Dog of War: Bob Denard dies

Bob Denard, who has died aged 78, was France's best-known mercenary.
When African colonies achieved independence in the 1960s, he became a soldier for hire and played a part in wars and coups across the continent for almost 40 years.

Denard was born Gilbert Bourgeaud in the south-western city of Bordeaux in 1929.

He served in the French forces in Indochina until 1952, before joining the police in Morocco.

In 1954, he was convicted of an assassination plot against Prime Minister Pierre Mendes-France and served 14 months in jail.

After a stint in France, Denard returned to Africa in the early 1960s.

He fought for the secessionist movement in the Katanga region of Congo in 1960-3. He would return to what is now DR Congo to fight against leftist rebels, and then for secessionists again.

Over the years he saw action in many countries, including the former Rhodesia (now Zimbabwe), Nigeria, Benin, and Angola - as well as in Iran and Yemen.

'Pirate of the republic'

But Denard is best-known for his interventions in the Comoros Islands, where he took part in no fewer than four coups or coup attempts between 1975 and 1995.

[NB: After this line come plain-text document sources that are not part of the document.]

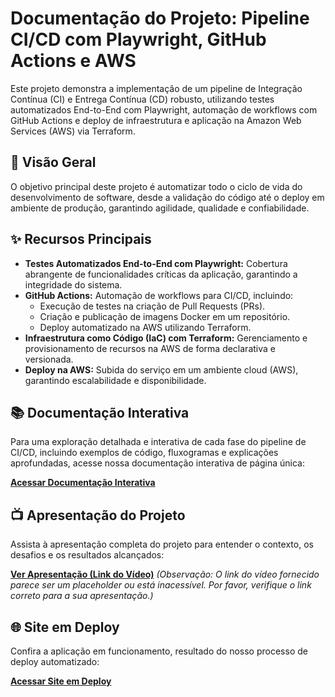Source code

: # Documentação do Projeto: Pipeline CI/CD com Playwright, GitHub Actions e AWS

Este projeto demonstra a implementação de um pipeline de Integração Contínua (CI) e Entrega Contínua (CD) robusto, utilizando testes automatizados End-to-End com Playwright, automação de workflows com GitHub Actions e deploy de infraestrutura e aplicação na Amazon Web Services (AWS) via Terraform.

## 🚀 Visão Geral

O objetivo principal deste projeto é automatizar todo o ciclo de vida do desenvolvimento de software, desde a validação do código até o deploy em ambiente de produção, garantindo agilidade, qualidade e confiabilidade.

## ✨ Recursos Principais

* **Testes Automatizados End-to-End com Playwright:** Cobertura abrangente de funcionalidades críticas da aplicação, garantindo a integridade do sistema.
* **GitHub Actions:** Automação de workflows para CI/CD, incluindo:
    * Execução de testes na criação de Pull Requests (PRs).
    * Criação e publicação de imagens Docker em um repositório.
    * Deploy automatizado na AWS utilizando Terraform.
* **Infraestrutura como Código (IaC) com Terraform:** Gerenciamento e provisionamento de recursos na AWS de forma declarativa e versionada.
* **Deploy na AWS:** Subida do serviço em um ambiente cloud (AWS), garantindo escalabilidade e disponibilidade.

## 📚 Documentação Interativa

Para uma exploração detalhada e interativa de cada fase do pipeline de CI/CD, incluindo exemplos de código, fluxogramas e explicações aprofundadas, acesse nossa documentação interativa de página única:

[**Acessar Documentação Interativa**](https://techshop.wuaze.com/resources/views/RafaelFrassettpPipelineCI_CD.html#)

## 📺 Apresentação do Projeto

Assista à apresentação completa do projeto para entender o contexto, os desafios e os resultados alcançados:

[**Ver Apresentação (Link do Vídeo)**](https://www.youtube.com/watch?v=ic4wmWj3z58&ab_channel=rafafrassetto)
*(Observação: O link do vídeo fornecido parece ser um placeholder ou está inacessível. Por favor, verifique o link correto para a sua apresentação.)*

## 🌐 Site em Deploy

Confira a aplicação em funcionamento, resultado do nosso processo de deploy automatizado:

[**Acessar Site em Deploy**](http://html-app-alb-550116512.us-east-1.elb.amazonaws.com/)
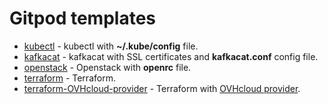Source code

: # Gitpod templates

- [kubectl](https://github.com/ovhcloud-devrel/gitpod-templates/tree/main/kubectl) - kubectl with **~/.kube/config** file.
- [kafkacat](https://github.com/ovhcloud-devrel/gitpod-templates/tree/main/kafkacat) - kafkacat with SSL certificates and **kafkacat.conf** config file.
- [openstack](https://github.com/ovhcloud-devrel/gitpod-templates/tree/main/openstack) - Openstack with **openrc** file.
- [terraform](https://github.com/ovhcloud-devrel/gitpod-templates/tree/main/terraform) - Terraform.
- [terraform-OVHcloud-provider](https://github.com/ovhcloud-devrel/gitpod-templates/tree/main/terraform-OVHcloud-provider) - Terraform with [OVHcloud provider](https://registry.terraform.io/providers/ovh/ovh/latest).
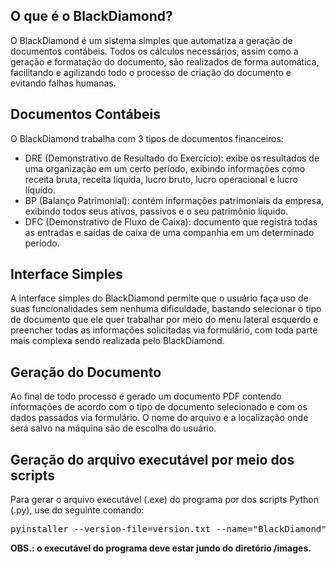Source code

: <h2>O que é o BlackDiamond?</h2>
<p>O BlackDiamond é um sistema simples que automatiza a geração de documentos contábeis. Todos os cálculos necessários, assim como a geração e formatação do documento, são realizados de forma automática, facilitando e agilizando todo o processo de criação do documento e evitando falhas humanas.</p>

<h2>Documentos Contábeis</h2>
<p>O BlackDiamond trabalha com 3 tipos de documentos financeiros:</p>
<ul>
  <li>DRE (Demonstrativo de Resultado do Exercício): exibe os resultados de uma organização em um certo período, exibindo informações como receita bruta, receita líquida, lucro bruto, lucro operacional e lucro líquido.</li>
  <li>BP (Balanço Patrimonial): contém informações patrimoniais da empresa, exibindo todos seus ativos, passivos e o seu patrimônio líquido.</li>
  <li>DFC (Demonstrativo de Fluxo de Caixa): documento que registra todas as entradas e saídas de caixa de uma companhia em um determinado período.</li>
</ul>

<h2>Interface Simples</h2>
<p>A interface simples do BlackDiamond permite que o usuário faça uso de suas funcionalidades sem nenhuma dificuldade, bastando selecionar o tipo de documento que ele quer trabalhar por meio do menu lateral esquerdo e preencher todas as informações solicitadas via formulário, com toda parte mais complexa sendo realizada pelo BlackDiamond.</p>

<h2>Geração do Documento</h2>
<p>Ao final de todo processo é gerado um documento PDF contendo informações de acordo com o tipo de documento selecionado e com os dados passados via formulário. O nome do arquivo e a localização onde será salvo na máquina são de escolha do usuário.</p>

<h2>Geração do arquivo executável por meio dos scripts</h2>
<p>Para gerar o arquivo executável (.exe) do programa por dos scripts Python (.py), use do seguinte comando:</p>
<pre>pyinstaller --version-file=version.txt --name="BlackDiamond" --icon=images\icon.ico --hidden-import=babel.numbers --additional-hooks-dir=. --onefile --windowed main.py</pre>
<p><strong>OBS.: o executável do programa deve estar jundo do diretório /images.</strong></p>
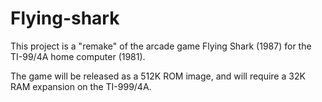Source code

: # Flying-shark

This project is a "remake" of the arcade game Flying Shark (1987) for the TI-99/4A home computer (1981).

The game will be released as a 512K ROM image, and will require a 32K RAM expansion on the TI-999/4A.
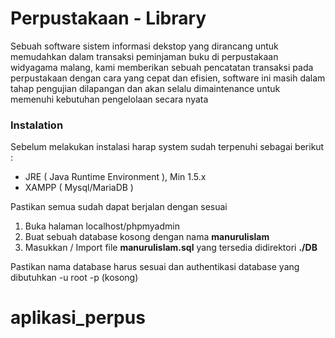 # Perpustakaan - Library
Sebuah software sistem informasi dekstop yang dirancang untuk memudahkan dalam transaksi peminjaman buku di perpustakaan widyagama malang, kami memberikan sebuah
pencatatan transaksi pada perpustakaan dengan cara yang cepat dan efisien, software ini masih dalam tahap pengujian dilapangan dan akan selalu dimaintenance untuk memenuhi 
kebutuhan pengelolaan secara nyata

### Instalation
Sebelum melakukan instalasi harap system sudah terpenuhi sebagai berikut :
- JRE ( Java Runtime Environment ), Min 1.5.x
- XAMPP ( Mysql/MariaDB )

Pastikan semua sudah dapat berjalan dengan sesuai

1. Buka halaman localhost/phpmyadmin
2. Buat sebuah database kosong dengan nama **manurulislam**
3. Masukkan / Import file **manurulislam.sql** yang tersedia didirektori **./DB**

Pastikan nama database harus sesuai dan authentikasi database yang dibutuhkan -u root -p (kosong)
# aplikasi_perpus

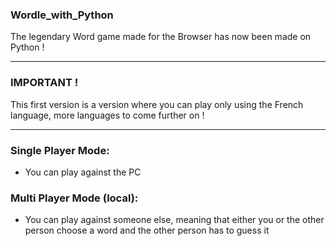 ### Wordle_with_Python
The legendary Word game made for the Browser has now been made on Python ! 

---

### IMPORTANT ! 
This first version is a version where you can play only using the French language, more languages to come further on !

---

### Single Player Mode:
- You can play against the PC

### Multi Player Mode (local):
- You can play against someone else, meaning that either you or the other person choose a word and the other person has to guess it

He also lived there for a decade and served as head of the presidential guard, after converting to Islam.

His relationship with the French government have always been shrouded in mystery.

He described himself as a "pirate of the republic", and it is widely assumed that some of his adventures had the tacit approval of the authorities, who were anxious to maintain French influence in Africa.

The suspicion that he was regarded with leniency in his home country grew stronger in 1993 when a five-year French prison sentence over a failed 1977 coup attempt in Benin was reduced to a suspended sentence.

His final French conviction - for a 1995 coup attempt in the Comoros - also earned him a suspended sentence.

This was later increased by an appeal court to a year in jail with three suspended - but he never served it because of ill health.

In 1999, Denard - then 70 - was tried in connection with the assassination of Comoran President Ahmed Abdallah 10 years earlier. He was cleared.

During a trial on appeal in 2006, a former head of the foreign intelligence service said: "When special services are unable to undertake certain kinds of undercover operation, they use parallel structures. This was the case of Bob Denard."

Legal trouble

But by the 1990s, France - at least officially - supported democracy, rather than dubious clients, in Africa.

The French became more reluctant to intervene militarily - especially after its operation in Rwanda in 1994, which cynics said provided an escape route for those involved in the genocide.

This meant that Paris no longer routinely hired mercenaries to do its dirty work.

In retrospect, the mercenaries' glory days came to an end in 1995, when French troops quashed Bob Denard's final coup attempt in the Comoros.

According to British writer Adam Roberts - who wrote a book on mercenaries - French officials "certainly didn't disapprove of what he was doing early on - his later trials came probably because they had stopped approving it".

Married seven times and a father of eight, Denard spent his later years between his home in southern France and courtrooms in Paris.